Saturday, February 20, 2010

Eight of Swords

Warren Ritter is not a typical hero for a murder mystery.  For one thing, "Warren Ritter" isn't his real name, and is only one of several he goes by.  He's been living under the radar for thirty-odd years, ever since his activities as a political radical and leader of the Weather Underground went sour.  These days he doesn't really have to work for a living (one of his identities had the foresight to invest in Microsoft a couple of decades ago), but to keep busy he reads Tarot cards on a street corner in Berkeley, California.  The book gets started when his reading for a random young woman is filled with warnings, and later that same day she is kidnapped.
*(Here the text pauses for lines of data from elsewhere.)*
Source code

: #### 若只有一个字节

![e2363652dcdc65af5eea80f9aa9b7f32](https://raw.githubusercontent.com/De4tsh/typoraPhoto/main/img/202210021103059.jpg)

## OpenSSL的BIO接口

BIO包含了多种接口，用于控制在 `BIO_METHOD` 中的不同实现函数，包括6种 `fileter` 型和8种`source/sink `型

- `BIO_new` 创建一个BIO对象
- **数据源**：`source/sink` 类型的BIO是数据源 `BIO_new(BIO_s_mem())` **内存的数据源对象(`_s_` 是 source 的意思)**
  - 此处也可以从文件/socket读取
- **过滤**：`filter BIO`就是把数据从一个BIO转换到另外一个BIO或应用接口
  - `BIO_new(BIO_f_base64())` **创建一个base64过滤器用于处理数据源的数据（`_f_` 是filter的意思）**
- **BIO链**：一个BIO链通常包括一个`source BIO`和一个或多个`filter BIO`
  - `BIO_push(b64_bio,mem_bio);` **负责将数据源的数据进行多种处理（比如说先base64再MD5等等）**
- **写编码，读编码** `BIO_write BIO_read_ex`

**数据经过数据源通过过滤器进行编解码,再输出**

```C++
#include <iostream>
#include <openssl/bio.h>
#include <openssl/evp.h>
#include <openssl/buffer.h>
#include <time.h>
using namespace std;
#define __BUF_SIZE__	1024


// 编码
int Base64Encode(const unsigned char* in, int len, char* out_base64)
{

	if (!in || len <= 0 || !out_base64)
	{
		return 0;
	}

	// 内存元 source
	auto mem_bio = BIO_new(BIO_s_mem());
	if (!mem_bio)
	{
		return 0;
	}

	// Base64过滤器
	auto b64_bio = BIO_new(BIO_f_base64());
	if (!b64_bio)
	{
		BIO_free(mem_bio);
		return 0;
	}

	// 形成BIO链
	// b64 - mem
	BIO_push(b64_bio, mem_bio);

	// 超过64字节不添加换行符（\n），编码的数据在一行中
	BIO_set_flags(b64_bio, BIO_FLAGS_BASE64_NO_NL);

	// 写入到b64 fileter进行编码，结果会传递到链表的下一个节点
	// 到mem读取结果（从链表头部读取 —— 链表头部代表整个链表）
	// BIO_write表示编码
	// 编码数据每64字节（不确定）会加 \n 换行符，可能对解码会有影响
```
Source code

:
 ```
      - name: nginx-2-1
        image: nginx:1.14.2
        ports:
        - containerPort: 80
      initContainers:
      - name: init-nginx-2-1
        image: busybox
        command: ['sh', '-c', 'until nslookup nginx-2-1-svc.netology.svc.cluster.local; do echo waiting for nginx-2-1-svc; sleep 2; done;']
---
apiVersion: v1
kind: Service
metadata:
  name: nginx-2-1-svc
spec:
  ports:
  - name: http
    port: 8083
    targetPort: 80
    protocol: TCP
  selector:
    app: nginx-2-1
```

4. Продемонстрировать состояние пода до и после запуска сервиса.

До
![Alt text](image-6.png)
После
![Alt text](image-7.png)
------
The author, David Skibbins, has written a second book featuring the same character.  It's also named after a Tarot card: High Priestess.  With 78 cards in a Tarot deck, he's got the possibility of a really long-running series ahead of him; it'll be interesting to see if the character of Warren Ritter/Richard Green/Dave Ellbruck et al. can support such a series.  The character is the best thing about the first book, Eight of Swords; he's not only a fugitive with understandable paranoia issues and a deep distrust of authority, he's also got rapid cycling bipolar disorder.  The supporting characters of his paraplegic hacker love interest and his octogenarian therapist are equally intriguing.